WORK TASK 1 >>
Answer these questions using the lecture announcement below:
(a) In which building will the lecture take place?
(b) In what year was KAUST founded?
(c) Who is KAUST's current president?
WORK TASK 2 >>
List every research thrust of KAUST that the lecture announcement below names.
WORK TASK 3 >>
Extend the lecture announcement below with a few sentences that follow its final one.

** Opening EXERCISE TEXT block **

David Keyes, founding dean of the Computer, Electrical and Mathematical Sciences & Engineering Division at King Abdullah University of Science and Technology (KAUST) in Saudi Arabia, will give a BSA Distinguished Lecture at Brookhaven Lab on Wednesday, Oct. 23, at 4 p.m. in Berkner Hall. The talk is titled “Paradigms for a 21st Century University: Building a Research University ‘From the Sand Up.’”
Set on the Saudi Arabian shores of the Red Sea, KAUST is an international, graduate research institution with research thrusts in energy, environment, food, and water and supporting initiatives to advance data-driven modeling, simulation, analytics, software, and hardware. KAUST was founded in 2009 in the spirit of the Bayt al Hikmah, the “House of Wisdom” where 12 centuries ago, scholars made great contributions in developing foundations for modern mathematics, physics, chemistry, and medicine. KAUST has been endowed with world-class facilities and has recruited distinguished research faculty, including the university’s current president Jean-Lou Chameau, former president of Caltech, who accepted this role during the growing institution’s fifth year of academic operations.
During this BSA Distinguished Lecture, Keyes will describe the motivation, strategies, and progress toward the ambitious goal of building a world-class research university “from the sand up.”

** Closing EXERCISE TEXT block **
** Opening DATA block **

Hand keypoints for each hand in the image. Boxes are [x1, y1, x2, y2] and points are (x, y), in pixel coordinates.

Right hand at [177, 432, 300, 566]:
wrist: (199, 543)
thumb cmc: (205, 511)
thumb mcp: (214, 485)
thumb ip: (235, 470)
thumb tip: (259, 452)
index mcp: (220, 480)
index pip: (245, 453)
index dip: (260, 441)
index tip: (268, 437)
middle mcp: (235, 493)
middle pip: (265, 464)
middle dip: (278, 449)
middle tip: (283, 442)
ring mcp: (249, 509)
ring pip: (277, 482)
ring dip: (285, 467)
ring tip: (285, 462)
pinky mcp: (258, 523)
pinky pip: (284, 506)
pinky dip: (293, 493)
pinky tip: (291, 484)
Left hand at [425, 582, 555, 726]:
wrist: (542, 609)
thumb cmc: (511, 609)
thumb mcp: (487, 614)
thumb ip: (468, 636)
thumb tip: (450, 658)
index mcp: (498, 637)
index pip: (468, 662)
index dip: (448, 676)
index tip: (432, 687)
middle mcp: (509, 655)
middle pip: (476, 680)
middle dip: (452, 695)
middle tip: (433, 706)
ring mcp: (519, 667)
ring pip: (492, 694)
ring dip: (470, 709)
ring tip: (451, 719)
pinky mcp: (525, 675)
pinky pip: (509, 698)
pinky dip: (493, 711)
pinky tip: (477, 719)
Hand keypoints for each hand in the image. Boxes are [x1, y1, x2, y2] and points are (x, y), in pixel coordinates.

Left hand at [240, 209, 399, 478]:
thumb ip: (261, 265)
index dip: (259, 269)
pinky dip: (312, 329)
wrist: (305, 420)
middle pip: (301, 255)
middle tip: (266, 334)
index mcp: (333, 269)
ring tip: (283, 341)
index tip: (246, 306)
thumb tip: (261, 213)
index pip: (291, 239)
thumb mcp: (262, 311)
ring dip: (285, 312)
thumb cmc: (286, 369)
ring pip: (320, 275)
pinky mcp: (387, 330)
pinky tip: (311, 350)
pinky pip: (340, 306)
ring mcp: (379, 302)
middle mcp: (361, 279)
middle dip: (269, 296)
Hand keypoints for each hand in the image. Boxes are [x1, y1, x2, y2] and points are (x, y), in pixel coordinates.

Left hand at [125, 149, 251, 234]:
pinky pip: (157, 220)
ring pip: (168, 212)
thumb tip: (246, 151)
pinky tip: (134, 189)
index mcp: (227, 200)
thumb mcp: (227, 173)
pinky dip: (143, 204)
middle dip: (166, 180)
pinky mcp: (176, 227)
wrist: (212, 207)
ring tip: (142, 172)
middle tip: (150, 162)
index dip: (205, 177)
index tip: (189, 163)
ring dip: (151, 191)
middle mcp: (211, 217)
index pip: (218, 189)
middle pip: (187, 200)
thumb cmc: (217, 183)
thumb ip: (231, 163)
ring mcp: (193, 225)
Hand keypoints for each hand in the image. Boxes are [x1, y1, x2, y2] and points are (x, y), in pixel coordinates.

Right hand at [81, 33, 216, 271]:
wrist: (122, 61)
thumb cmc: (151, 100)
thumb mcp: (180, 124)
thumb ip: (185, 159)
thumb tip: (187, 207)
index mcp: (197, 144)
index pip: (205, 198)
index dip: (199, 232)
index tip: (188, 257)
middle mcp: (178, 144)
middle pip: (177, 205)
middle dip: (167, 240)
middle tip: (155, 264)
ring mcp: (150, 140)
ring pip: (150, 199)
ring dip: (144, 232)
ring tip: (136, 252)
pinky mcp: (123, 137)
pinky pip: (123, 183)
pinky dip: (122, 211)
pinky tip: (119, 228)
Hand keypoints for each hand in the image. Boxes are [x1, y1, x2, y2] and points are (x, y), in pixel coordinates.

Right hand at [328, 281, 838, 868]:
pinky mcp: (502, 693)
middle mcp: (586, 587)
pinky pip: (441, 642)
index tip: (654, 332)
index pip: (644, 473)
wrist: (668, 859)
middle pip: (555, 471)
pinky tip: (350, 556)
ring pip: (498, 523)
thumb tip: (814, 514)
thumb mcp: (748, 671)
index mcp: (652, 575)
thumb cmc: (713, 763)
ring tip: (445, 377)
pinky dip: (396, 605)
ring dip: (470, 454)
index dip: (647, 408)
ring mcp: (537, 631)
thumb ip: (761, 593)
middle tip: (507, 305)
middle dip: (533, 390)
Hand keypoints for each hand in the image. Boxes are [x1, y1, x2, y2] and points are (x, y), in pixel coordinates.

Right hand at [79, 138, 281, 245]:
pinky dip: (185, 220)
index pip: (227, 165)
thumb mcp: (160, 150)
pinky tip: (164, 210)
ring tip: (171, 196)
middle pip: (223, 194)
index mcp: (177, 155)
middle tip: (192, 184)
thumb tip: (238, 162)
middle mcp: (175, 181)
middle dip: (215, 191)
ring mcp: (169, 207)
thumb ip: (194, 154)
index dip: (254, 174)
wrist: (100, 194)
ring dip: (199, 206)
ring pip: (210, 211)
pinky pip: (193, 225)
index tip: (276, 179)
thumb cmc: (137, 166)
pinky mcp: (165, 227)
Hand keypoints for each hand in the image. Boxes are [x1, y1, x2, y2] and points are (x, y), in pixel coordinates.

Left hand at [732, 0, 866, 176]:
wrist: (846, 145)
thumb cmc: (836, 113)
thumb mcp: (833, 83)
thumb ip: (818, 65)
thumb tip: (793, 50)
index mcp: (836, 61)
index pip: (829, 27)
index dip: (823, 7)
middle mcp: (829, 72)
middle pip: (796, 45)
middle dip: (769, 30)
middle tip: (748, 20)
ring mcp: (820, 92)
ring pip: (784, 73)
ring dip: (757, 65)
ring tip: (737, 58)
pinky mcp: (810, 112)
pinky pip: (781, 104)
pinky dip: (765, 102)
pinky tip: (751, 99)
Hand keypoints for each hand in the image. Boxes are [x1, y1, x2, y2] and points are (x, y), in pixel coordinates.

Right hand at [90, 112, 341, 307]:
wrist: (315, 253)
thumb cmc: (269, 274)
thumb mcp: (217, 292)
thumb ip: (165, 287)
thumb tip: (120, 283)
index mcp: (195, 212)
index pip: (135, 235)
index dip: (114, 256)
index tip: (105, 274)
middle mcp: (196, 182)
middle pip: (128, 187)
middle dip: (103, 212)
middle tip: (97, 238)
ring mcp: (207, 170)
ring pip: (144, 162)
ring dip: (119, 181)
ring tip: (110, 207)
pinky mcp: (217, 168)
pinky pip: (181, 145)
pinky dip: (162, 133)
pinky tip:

** Closing DATA block **

EXERCISE RESULT 1 >>
(a) Berkner Hall
(b) 2009
(c) Jean-Lou Chameau

EXERCISE RESULT 2 >>
energy, environment, food, water

EXERCISE RESULT 3 >>
Keyes earned a Ph.D. in applied mathematics at Harvard University in June 1984. Before joining KAUST in 2009, he held appointments at institutions including Columbia University, Old Dominion University, NASA’s Institute for Computer Applications in Science and Engineering, and Yale University. He also consulted for companies including Boeing Computer Services and 3M and held visiting appointments at Brookhaven Lab’s Computational Science Center, as well as Argonne, Lawrence Livermore, and Oak Ridge National Laboratories.
BSA Distinguished Lectures are sponsored by Brookhaven Science Associates, the company that manages Brookhaven Lab, to present topics of general interest to the Laboratory community and the public. These lectures are free and open to the public. All visitors to the Laboratory 16 and older must bring a photo ID.